Апофеоза запах достигал тогда, когда Сумароков приносил с магазинной помойки огромную кость, погружал ее в гигантскую жестяную кастрюлю, тоже помоечного происхождения, и варил свой собственный бульон. Тогда все прочие запахи меркли, исчезали, заменялись адскою вонью, а воздух обретал плотность «стюдня». Не такие мы были сволочи и, конечно же, делились с Сумароковым и супом, и котлетами, но, увы, этого было недостаточно, да и поздновато.
А вот эпизод иного рода. Возвращаюсь как-то с прогулки с двухнедельной дочерью. Дома никого нет, а я еще не привыкла к своему свертку, не навострилась включать свет локтем и двигаюсь по загнутому черному коридору на ощупь. И в районе ванной в кромешной тьме наступаю на что-то мягкое. Видно, жизнь в коммунальной квартире укрепляет нервную систему. В постоянной готовности к неожиданностям не пугаюсь, не вскрикиваю, не спотыкаюсь, кулек не роняю, а переступаю через нечто, отпираю дверь, помещаю Наташу в деревянную клетку-кроватку и только потом выясняю, через что же именно пришлось мне переступить.
А это сосед Сумароков лежит поперек узкого коридора, головою под чугунною нашей ванной, в довольно большой, уже подсыхающей луже крови, и сладко посапывает. Пытаясь вписаться в дверной проем своей комнаты, не дошел двух шагов и вписался в дверь ванной. Наши ожидались только к вечеру, так что пришлось позвонить в милицию и жалобным голосом, представившись кормящей матерью (что соответствовало истине), упросить добрых милиционеров приехать и поднять соседа. И что удивительно: приехали и подняли! Подняли, доволокли до комнаты и уложили в кровать!

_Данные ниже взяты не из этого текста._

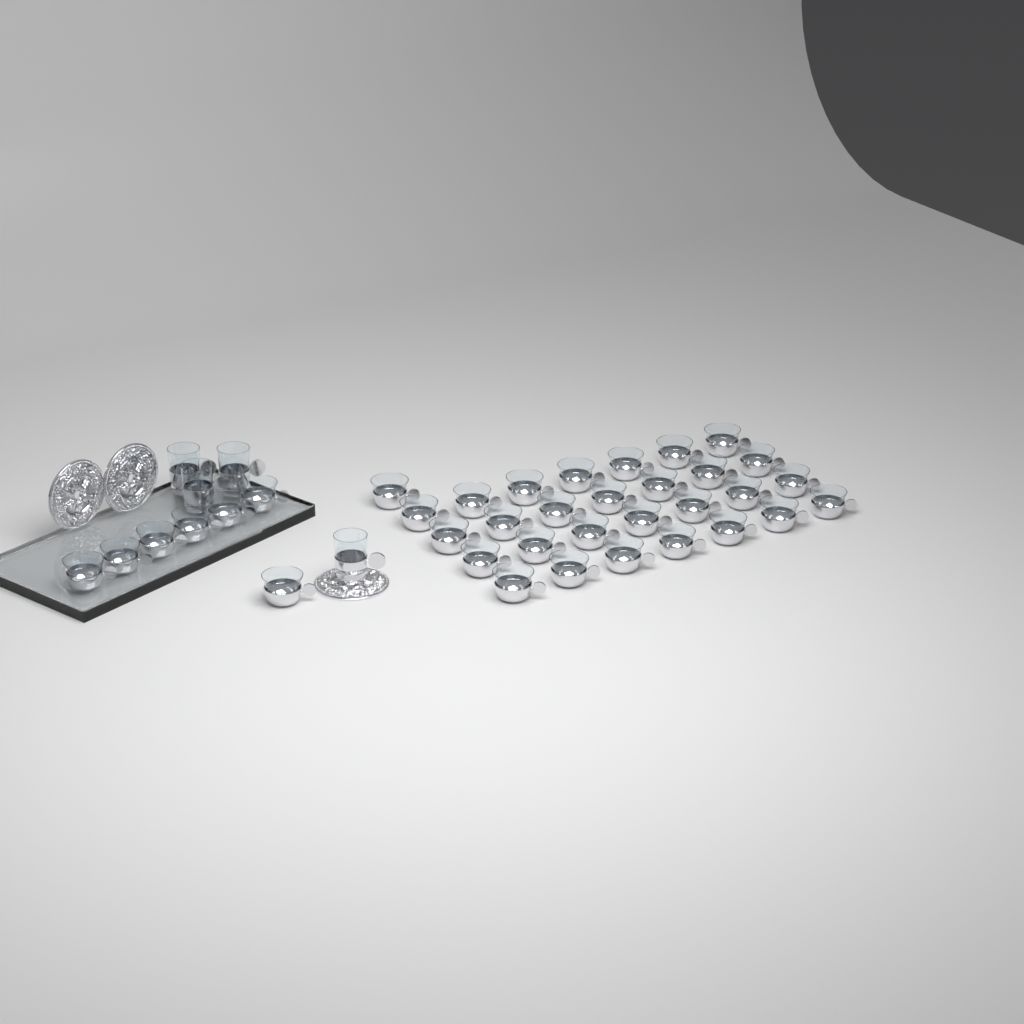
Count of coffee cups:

Душераздирающим эпизодам подобного рода несть числа. Вспоминать их тяжко, а тогда сумароковская ситуация казалась безысходной, и мы с нею смирились. Но произошла очередная смена декораций.
КОАПП
Однажды (вскоре после ванно-милицейского эпизода), возвращаясь со своим младенцем с прогулки, я увидела возле подъезда компанию бородатых очкариков средних лет, вроде бы того же профсоюза, что и наше семейство. Интеллигенты вбегали в распахнутую дверь нашей квартиры, выбегали из нее, резво сновали по коридору и вносили в комнату № 4 тяжелые связки журналов «Знание – сила» и «Наука и жизнь». Боясь поверить забрезжившему счастью, с трепетом наблюдала я за новым поворотом квартирной судьбы.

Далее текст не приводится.